La vasca. Era un sacco di tempo che non mi facevo un bel bagno. In realtà prediligo la doccia, per vari motivi: praticità, rapidità, responsabilità ecologica. Ma i brividi che mi hanno accompagnata tutta la notte e per i quali non ho dormito mi hanno fatto cedere. D'altronde è una fortuna avere la vasca. È una di quelle cose che usi poco, quasi mai, ma che se non avessi ne sentiresti parecchio la mancanza. Mentre immergo la testa noto con dispiacere che la schiuma si è quasi del tutto dileguata. Peccato. Non sarà un bagno da grande diva, non sarebbe stato comunque l’obiettivo, ma mi costringe un po’ a guardarmi, un vis à vis che non mi è così familiare, e penso a come sia assurdo non essere familiari a se stessi.  

Aprire i polmoni, lenire la tosse, alleviare la stanchezza muscolare, sciogliere i nervi. Ricordo il nonno, il quale più volte mi raccontò di quando da piccolo, in preda ad una grave polmonite, disse al medico e a sua madre che quel che lo avrebbe fatto stare sicuramente meglio sarebbe stato un bagno bollente. Lo accontentarono e fecero bene. La saggezza delle cose semplici. Ricordo la nonna, e lì ero io ad essere piccola. Nel giardino di casa mi metteva nella stessa tinozza di legno nella quale lavava i panni, facevo il bagno con le bambole mentre osservavo i passanti. Un’immagine che conservo calda, come l’acqua nella quale m’immergeva. Sono contenta di averla collezionata, con il suo profumo di altri tempi che io stessa ho solo sfiorato, purtroppo.

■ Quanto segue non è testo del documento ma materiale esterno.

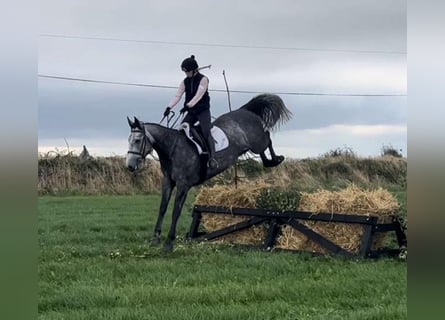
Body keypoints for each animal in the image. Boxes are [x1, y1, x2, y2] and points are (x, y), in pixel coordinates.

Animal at [125, 93, 292, 252]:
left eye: (138, 140)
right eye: (128, 140)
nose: (130, 165)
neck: (172, 149)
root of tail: (244, 110)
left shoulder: (183, 185)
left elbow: (175, 211)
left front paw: (169, 243)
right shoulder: (168, 182)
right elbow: (162, 209)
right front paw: (155, 239)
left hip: (257, 141)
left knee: (268, 138)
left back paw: (276, 159)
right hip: (253, 145)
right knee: (265, 147)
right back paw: (270, 162)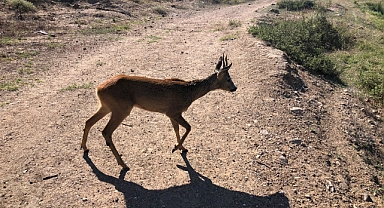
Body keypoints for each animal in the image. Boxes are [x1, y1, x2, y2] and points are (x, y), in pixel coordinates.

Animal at [82, 54, 236, 169]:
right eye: (228, 79)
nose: (235, 88)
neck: (190, 92)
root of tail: (98, 89)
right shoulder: (174, 111)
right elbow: (188, 127)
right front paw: (176, 148)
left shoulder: (171, 113)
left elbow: (176, 129)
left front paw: (181, 147)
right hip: (121, 109)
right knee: (106, 131)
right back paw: (123, 164)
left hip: (106, 106)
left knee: (88, 121)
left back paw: (84, 148)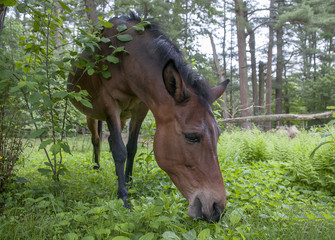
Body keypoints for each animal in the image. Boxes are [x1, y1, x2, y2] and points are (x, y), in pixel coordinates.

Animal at [69, 12, 231, 222]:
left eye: (217, 135)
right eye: (192, 136)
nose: (217, 208)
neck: (125, 59)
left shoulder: (141, 107)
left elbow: (131, 148)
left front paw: (128, 182)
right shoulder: (110, 104)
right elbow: (119, 151)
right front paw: (124, 198)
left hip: (122, 117)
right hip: (93, 115)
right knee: (97, 140)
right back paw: (96, 168)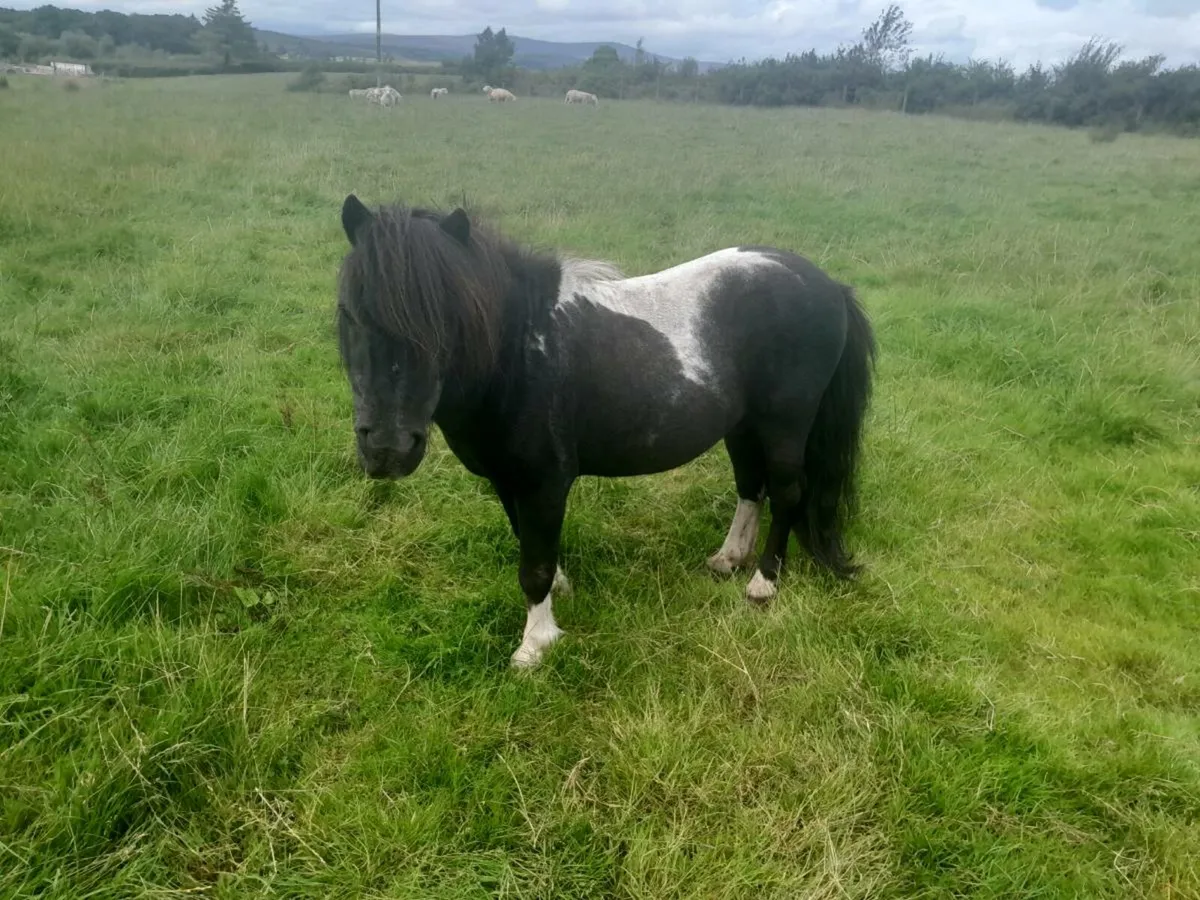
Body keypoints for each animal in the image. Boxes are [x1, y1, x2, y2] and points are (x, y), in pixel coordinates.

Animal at [334, 195, 876, 669]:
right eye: (348, 312)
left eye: (445, 319)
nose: (387, 448)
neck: (519, 351)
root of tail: (827, 285)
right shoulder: (508, 483)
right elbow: (531, 545)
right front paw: (559, 592)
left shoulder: (545, 483)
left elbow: (532, 568)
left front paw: (535, 645)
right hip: (743, 426)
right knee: (750, 486)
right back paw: (728, 558)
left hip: (785, 425)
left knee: (786, 493)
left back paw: (763, 584)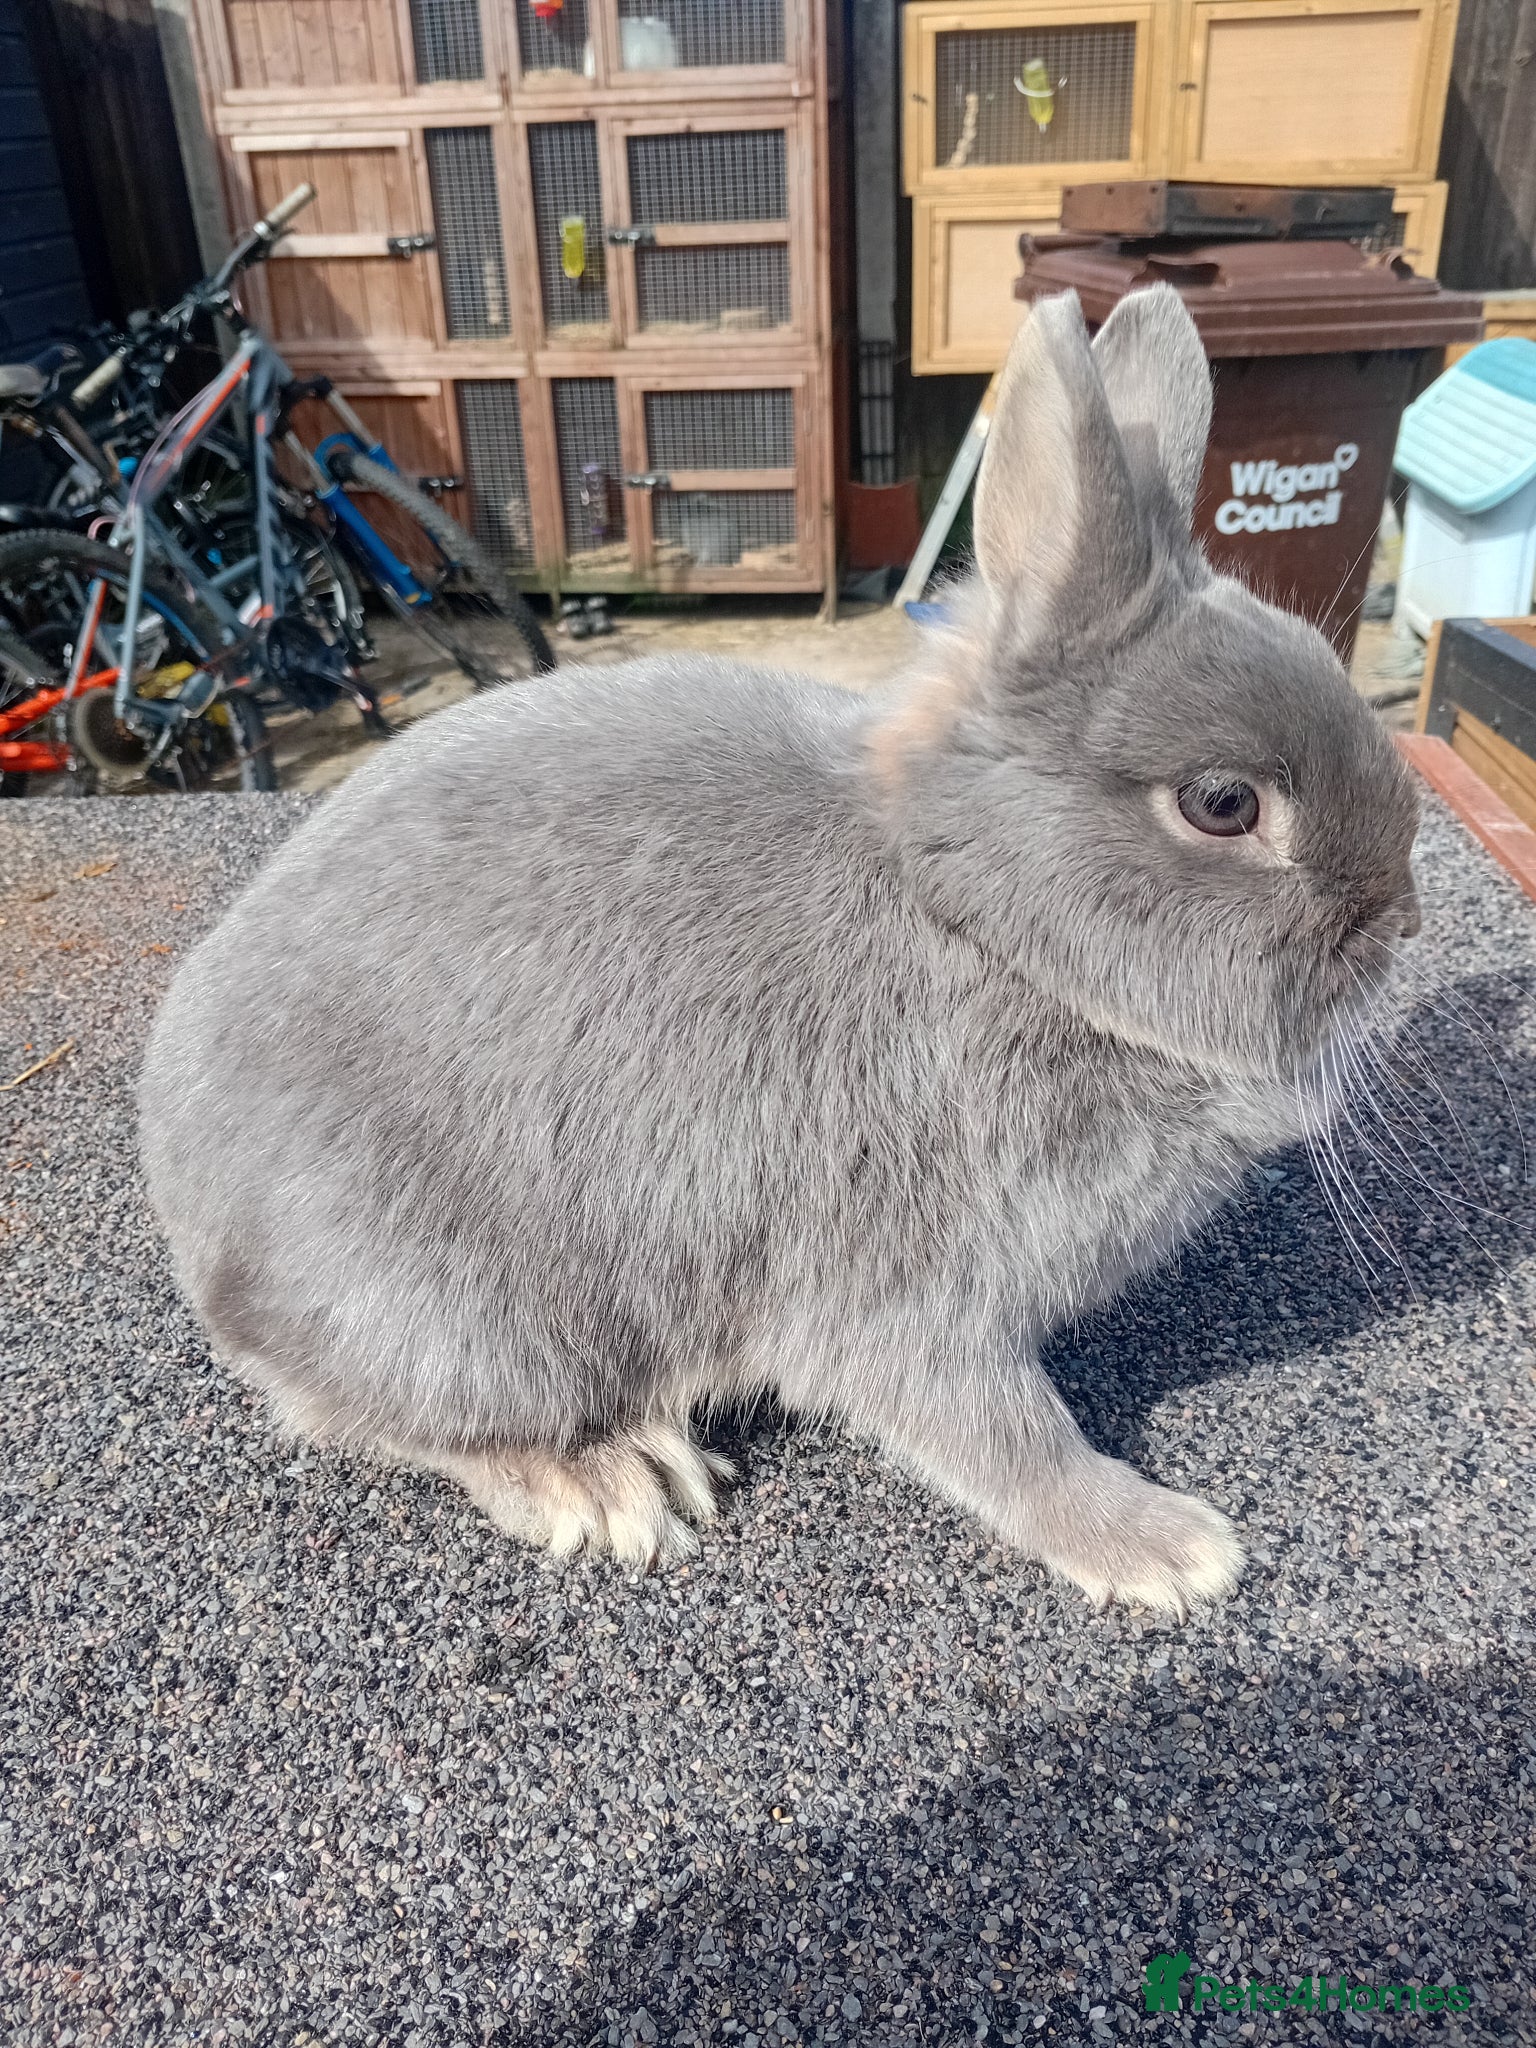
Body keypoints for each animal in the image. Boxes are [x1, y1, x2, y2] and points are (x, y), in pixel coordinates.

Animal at [139, 285, 1421, 1618]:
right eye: (1224, 804)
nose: (1403, 919)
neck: (978, 921)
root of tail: (201, 1241)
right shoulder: (906, 1287)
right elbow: (1009, 1435)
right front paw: (1170, 1547)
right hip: (461, 1315)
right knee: (400, 1419)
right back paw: (609, 1478)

Ogni tanto apro il rubinetto per mantenere la temperatura. Mi faccio lo shampoo, quello con l’etichetta catalana, uno degli ultimi pezzetti di una quotidianità che ogni giorno è più lontana, ma ancora non esaurita. La mia babysitter mi regalava i libretti impermeabili e le paperelle per incoraggiarmi alla vasca, non perché avessi un’avversione per l’igiene, ma per il fastidio di asciugarmeli, i capelli, un rituale che non riesco a risparmiarmi.

La vasca da bagno è un luogo, più che un oggetto. Forse è questo il segreto del suo essere malleabile. Nella cinematografia, per esempio, si spazia dalla classica scena del corpo morto, nudo o vestito, a secco o in ammollo, fino a scene ben più divertenti e complici. L’ho sempre ritenuto un luogo ad alto potenziale meditativo, che potrebbe addirittura avere avuto un ruolo non marginale nel concepimento di alcune importanti intuizioni o idee della storia.

Aldilà di ciò, in questo momento la mente mi si mostra piuttosto vuota, forse in pausa. Solo collage di ricordi, mentre mi sparpaglio i capelli nella vasca, per sciacquarli prima del balsamo, tutti in movimento, fluttuanti, come i serpenti di Medusa.